Smith strongly backs the Wapato shelter idea and has made it a central tenet of her city council campaign. She says people on the streets, most of whom struggle with addiction or mental health conditions, need a stable place indoors like the former jail would provide to get stabilized before finding housing.
Hardesty strongly opposes the plan, going so far as to call its supporters “idiots,” in part because it is not being spearheaded by the homeless. The never-used jail is located in an industrial part of far-north Portland far from bus lines, social services centers and neighborhoods. And many question the optics of having people sleep in former jail cells due to poverty or mental health needs.
Chris Nelson, co-founder of development firm Capstone Partners, said in an email he backs Smith’s Wapato plan as a “one bold (albeit controversial) partial solution to addressing this huge problem in our community.”
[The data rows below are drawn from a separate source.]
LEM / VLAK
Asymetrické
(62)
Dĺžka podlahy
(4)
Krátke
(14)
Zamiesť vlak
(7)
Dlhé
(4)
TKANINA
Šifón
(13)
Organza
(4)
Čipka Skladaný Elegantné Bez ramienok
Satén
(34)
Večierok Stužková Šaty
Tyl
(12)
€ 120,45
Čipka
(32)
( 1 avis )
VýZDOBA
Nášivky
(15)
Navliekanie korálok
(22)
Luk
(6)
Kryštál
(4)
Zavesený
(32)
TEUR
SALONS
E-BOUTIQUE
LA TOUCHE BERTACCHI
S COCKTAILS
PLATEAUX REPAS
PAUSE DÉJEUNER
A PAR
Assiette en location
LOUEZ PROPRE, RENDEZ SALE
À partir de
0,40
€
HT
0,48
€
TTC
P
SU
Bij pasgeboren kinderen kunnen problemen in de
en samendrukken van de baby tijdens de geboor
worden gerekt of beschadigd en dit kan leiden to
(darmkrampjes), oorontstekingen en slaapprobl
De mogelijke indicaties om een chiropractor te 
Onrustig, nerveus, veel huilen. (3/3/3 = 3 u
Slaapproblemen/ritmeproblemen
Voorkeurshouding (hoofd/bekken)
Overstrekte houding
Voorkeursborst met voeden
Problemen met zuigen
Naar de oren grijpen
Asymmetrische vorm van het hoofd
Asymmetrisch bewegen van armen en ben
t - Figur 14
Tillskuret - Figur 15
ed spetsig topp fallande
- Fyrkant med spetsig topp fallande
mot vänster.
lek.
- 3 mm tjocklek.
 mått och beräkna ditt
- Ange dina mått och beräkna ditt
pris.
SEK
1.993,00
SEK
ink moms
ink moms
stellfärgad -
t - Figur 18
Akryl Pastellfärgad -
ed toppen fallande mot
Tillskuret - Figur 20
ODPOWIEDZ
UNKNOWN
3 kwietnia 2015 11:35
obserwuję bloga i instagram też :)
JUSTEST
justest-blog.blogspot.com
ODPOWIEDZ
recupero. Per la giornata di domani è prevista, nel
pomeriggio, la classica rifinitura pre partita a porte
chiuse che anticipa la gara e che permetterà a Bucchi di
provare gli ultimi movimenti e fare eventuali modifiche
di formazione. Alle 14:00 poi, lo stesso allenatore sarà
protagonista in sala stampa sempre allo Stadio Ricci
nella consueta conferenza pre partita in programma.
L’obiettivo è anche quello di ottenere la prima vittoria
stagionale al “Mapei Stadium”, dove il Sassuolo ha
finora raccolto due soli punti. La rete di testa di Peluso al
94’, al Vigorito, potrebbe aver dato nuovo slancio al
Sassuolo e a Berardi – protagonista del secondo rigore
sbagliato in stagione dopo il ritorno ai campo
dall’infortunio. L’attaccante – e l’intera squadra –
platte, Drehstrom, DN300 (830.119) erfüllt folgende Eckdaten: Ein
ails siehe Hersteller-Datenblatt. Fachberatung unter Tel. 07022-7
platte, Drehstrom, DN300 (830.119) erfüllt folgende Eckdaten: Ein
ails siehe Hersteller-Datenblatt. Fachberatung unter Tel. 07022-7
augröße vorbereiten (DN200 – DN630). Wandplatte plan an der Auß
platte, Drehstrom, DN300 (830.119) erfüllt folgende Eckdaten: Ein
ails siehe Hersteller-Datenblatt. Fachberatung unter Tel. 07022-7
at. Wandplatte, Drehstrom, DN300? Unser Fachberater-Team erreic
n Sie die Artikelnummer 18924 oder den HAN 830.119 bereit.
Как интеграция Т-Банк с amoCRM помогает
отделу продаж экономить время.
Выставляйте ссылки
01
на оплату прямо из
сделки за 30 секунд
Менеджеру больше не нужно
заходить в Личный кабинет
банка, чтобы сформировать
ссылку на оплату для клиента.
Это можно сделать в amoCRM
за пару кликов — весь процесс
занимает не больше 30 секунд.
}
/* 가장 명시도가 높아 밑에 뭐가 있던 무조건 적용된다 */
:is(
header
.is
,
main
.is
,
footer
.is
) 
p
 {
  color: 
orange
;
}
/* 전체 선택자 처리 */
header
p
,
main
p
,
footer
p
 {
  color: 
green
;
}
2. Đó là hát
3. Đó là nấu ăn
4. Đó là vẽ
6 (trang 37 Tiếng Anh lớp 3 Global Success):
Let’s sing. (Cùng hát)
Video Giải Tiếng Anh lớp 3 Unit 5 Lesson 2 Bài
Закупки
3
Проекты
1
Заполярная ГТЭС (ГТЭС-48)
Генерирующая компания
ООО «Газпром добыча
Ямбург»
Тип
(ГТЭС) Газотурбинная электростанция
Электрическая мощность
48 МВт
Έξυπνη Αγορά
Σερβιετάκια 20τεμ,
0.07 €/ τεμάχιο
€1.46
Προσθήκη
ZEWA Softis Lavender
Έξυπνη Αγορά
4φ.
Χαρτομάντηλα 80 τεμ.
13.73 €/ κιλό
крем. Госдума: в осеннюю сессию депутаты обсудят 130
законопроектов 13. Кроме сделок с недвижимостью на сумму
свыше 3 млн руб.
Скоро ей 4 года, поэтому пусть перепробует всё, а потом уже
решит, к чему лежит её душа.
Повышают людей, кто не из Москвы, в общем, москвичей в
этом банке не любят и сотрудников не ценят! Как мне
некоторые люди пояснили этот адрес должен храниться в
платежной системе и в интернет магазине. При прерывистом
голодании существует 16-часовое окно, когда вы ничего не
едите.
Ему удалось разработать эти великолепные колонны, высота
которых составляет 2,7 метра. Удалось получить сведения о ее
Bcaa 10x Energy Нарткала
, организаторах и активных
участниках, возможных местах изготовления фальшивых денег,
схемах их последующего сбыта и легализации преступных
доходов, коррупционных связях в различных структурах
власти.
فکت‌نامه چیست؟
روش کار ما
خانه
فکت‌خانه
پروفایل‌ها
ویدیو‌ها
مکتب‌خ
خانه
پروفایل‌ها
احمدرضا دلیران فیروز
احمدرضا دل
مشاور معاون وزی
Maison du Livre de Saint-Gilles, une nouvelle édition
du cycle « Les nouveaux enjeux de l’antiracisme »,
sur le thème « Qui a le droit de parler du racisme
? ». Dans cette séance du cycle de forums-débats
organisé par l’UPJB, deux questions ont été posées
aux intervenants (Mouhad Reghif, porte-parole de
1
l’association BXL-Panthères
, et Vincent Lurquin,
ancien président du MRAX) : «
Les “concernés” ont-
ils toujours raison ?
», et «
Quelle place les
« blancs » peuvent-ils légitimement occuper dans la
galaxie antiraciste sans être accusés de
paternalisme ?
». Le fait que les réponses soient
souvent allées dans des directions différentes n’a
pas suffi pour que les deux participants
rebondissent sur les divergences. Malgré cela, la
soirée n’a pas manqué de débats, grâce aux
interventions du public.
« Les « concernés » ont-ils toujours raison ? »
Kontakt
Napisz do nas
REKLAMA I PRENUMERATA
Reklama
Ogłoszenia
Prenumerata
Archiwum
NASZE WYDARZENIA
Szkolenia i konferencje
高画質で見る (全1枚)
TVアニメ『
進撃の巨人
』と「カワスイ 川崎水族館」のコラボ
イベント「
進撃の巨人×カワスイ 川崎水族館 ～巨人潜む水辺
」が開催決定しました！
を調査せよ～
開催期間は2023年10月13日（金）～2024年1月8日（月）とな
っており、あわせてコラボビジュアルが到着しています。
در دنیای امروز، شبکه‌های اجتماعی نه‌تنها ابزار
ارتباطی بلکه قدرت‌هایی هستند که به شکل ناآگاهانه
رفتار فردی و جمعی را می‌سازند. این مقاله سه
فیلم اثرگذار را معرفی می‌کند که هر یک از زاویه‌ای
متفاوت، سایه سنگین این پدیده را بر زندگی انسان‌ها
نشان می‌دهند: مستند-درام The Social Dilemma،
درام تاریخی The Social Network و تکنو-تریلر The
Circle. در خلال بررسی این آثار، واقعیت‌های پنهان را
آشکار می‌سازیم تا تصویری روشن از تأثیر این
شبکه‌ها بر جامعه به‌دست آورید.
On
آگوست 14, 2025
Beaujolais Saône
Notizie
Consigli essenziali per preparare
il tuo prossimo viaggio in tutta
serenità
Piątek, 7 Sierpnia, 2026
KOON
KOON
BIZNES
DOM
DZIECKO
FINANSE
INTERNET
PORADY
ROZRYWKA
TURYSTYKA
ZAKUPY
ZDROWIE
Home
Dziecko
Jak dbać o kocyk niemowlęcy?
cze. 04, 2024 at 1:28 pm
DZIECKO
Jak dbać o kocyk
Moreover, builders said they find Smith more open-minded about development than Hardesty, who supports rent control, has spoken unfavorably about real estate incentives and briefly backed a moratorium on construction of luxury housing.
“Jo Ann made some statements that maybe made our industry nervous,” said Jim Mark, chief executive of commercial real estate firm Melvin Mark Companies. Mark cast Smith, on the other hand, as someone “you can get behind, but who you’re not going to agree with all the time.”
DiLorenzo, who has vocally opposed the city tenants union to which Hardesty is allied, put his views flatly, calling Hardesty “a radical.”
Jim Winkler, president of a firm that builds residential and commercial real estate, said his decision to back Smith was due in large part to what he said is a need for more rational policy coming from City Hall.
“I want someone who’s involved in the decision chain to listen,” Winkler said. “I think we’re more likely to get that with Loretta than Jo Ann.”
For her part, Smith said she’s demonstrated that open mindedness to developers during her eight years as a county commissioner.
“They know that I have an open door even if we disagree,” she said.